TEXT FOR ANALYSIS:
----
My wife saw that episode for the first time tonight. She is not a fan of Klingon episodes at all, because according to her, they have a very limited vocabulary. She actually wrote it down...
Honor
Die
Disgrace
Drink
Song
Glory
Warrior
Fight
Story
Battle
Empire
(I enjoy Klingon episodes, but I can see how she could oversimply their vocabulary.)
I love Martok, and his line IS perhaps the most obvious thing anyone can say, but he gets a pass because... well, it's Martok.
Despite that, my wife and I have already come up with some obvious things to say...
"When the tv and roku are unplugged, it means there is no electricity powering them."
"When all towels and clothes have been folded, it means the laundry is done."
"When bread has butter on it, it means the bread has been buttered."
----
DATA FOR REVIEW:

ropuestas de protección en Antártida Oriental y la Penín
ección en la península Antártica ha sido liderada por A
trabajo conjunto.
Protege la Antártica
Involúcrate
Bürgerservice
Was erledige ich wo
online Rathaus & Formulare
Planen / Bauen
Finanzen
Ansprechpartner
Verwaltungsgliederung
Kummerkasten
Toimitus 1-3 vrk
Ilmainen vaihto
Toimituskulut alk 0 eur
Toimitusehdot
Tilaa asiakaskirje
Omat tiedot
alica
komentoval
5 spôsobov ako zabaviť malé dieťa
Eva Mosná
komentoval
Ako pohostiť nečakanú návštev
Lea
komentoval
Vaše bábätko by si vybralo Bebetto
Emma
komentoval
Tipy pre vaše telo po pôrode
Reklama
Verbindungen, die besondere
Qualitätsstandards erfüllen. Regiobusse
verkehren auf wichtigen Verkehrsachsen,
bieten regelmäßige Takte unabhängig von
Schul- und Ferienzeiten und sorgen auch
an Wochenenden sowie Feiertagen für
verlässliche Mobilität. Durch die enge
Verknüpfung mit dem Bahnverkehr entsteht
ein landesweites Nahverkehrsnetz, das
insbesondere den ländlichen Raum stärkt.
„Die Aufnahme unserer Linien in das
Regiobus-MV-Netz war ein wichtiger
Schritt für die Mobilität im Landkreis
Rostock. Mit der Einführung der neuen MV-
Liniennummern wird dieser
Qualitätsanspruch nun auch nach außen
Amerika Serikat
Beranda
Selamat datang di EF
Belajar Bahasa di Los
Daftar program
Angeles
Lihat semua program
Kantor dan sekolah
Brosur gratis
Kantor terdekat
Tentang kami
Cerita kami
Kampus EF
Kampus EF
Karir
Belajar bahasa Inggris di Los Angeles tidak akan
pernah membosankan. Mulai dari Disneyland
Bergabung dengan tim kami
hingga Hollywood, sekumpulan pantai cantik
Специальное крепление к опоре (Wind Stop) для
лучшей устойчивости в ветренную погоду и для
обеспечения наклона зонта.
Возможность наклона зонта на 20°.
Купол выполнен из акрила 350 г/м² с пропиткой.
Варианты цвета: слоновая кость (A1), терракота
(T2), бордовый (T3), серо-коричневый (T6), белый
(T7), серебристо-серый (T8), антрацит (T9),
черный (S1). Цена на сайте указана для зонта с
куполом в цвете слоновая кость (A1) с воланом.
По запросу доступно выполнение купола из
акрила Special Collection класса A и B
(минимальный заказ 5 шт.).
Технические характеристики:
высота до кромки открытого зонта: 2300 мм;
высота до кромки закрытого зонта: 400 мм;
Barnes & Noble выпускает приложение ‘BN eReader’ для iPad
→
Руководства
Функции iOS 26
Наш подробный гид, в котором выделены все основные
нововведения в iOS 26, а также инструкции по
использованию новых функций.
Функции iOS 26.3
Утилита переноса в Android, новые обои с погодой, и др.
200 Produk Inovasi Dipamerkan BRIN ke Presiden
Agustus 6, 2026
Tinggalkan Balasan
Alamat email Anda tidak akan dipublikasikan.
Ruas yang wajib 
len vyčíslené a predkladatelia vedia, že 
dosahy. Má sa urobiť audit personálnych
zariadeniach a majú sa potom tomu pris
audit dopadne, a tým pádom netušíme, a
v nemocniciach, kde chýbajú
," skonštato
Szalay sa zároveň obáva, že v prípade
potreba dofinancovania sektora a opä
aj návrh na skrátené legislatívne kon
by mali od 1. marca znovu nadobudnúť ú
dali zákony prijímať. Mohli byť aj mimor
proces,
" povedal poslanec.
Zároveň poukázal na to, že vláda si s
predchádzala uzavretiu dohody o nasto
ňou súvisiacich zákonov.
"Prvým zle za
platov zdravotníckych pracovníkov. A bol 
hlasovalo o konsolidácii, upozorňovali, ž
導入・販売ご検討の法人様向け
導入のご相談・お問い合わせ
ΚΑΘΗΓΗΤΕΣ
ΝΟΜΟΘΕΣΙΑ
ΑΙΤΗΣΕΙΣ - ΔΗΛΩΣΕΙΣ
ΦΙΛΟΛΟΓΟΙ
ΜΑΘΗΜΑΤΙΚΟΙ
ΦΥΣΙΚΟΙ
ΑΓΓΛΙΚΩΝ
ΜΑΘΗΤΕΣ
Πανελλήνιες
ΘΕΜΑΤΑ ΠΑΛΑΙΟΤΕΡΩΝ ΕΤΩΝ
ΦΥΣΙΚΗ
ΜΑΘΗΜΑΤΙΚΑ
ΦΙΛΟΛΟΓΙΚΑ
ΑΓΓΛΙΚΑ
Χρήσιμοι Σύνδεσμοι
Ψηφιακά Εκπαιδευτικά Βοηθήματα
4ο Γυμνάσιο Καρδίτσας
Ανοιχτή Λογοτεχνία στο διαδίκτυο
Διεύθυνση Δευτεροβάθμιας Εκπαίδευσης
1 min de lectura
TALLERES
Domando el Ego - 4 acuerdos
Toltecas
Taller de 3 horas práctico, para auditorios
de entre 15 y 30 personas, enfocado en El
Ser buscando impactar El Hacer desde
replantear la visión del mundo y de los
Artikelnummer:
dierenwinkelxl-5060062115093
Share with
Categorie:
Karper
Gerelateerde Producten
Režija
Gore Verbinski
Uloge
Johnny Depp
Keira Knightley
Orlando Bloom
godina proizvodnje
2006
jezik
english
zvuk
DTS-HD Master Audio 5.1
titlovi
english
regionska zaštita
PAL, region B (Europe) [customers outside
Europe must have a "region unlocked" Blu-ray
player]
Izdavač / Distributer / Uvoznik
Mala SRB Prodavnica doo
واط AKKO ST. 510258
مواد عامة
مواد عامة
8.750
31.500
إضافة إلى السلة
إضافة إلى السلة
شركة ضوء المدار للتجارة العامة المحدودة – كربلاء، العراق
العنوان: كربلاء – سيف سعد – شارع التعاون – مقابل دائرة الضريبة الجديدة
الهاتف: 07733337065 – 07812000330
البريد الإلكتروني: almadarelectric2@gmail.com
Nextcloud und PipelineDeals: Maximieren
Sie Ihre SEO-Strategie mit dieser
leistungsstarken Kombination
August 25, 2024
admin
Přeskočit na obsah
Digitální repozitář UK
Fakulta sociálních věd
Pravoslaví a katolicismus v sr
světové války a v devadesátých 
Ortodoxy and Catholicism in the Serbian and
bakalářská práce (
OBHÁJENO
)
----
WORK REQUEST A:
Rewrite the stretch of the post about Klingon episodes from "My wife saw" through "oversimply their vocabulary.)", putting "Romulan" wherever "Klingon" appears.
WORK REQUEST B:
Carry the post about Klingon episodes forward from its last line, adding what might come next.

ANSWER A:
My wife saw that episode for the first time tonight. She is not a fan of Romulan episodes at all, because according to her, they have a very limited vocabulary. She actually wrote it down...
Honor
Die
Disgrace
Drink
Song
Glory
Warrior
Fight
Story
Battle
Empire
(I enjoy Romulan episodes, but I can see how she could oversimply their vocabulary.)

ANSWER B:
"When the sun rises and the sky is light, it means the day is starting."
I laughed a lot at the Roku one.
Worf is the President of the Department of Redundancy Department.
It takes 2, maybe 3 seconds amongst other Klingons for them to have a length-measuring contest.
"Do you hear the cry of the Warrior?"
I kept waiting for a song of glory about his well-regulated intestines. Shall I drink more Prune juice today?
Do you hear the cry of the Warrior?
Or contemplating a glass of blood wine while he downs some prune juice. I got close in "The Way of the Warrior," and Quark.
Do you hear the Cry of the Warrior?
There are two drinks on Kronos--Rahktigino and Blood Wine. That's it.
Do you hear the cry of the Warrior?
Head thumping on table as Kurn talks about safe, comfortable furniture.
Do you hear the cry of the Warrior?
Where is his subscriptions to Klingon bride magazines?
Do you hear the cry of the Warrior?
Captain, we must fire phasers!
Not yet, Mr. Worf.
Ah, Picard, diplomat, dogs of war on a leash!
I want the Captain series, I really do. I want him to be sent to survey a planet, a face appears in the clouds, it looks threatening, so Worf blows the planet to smitherines! The end of the show. Worf learns he can't explore.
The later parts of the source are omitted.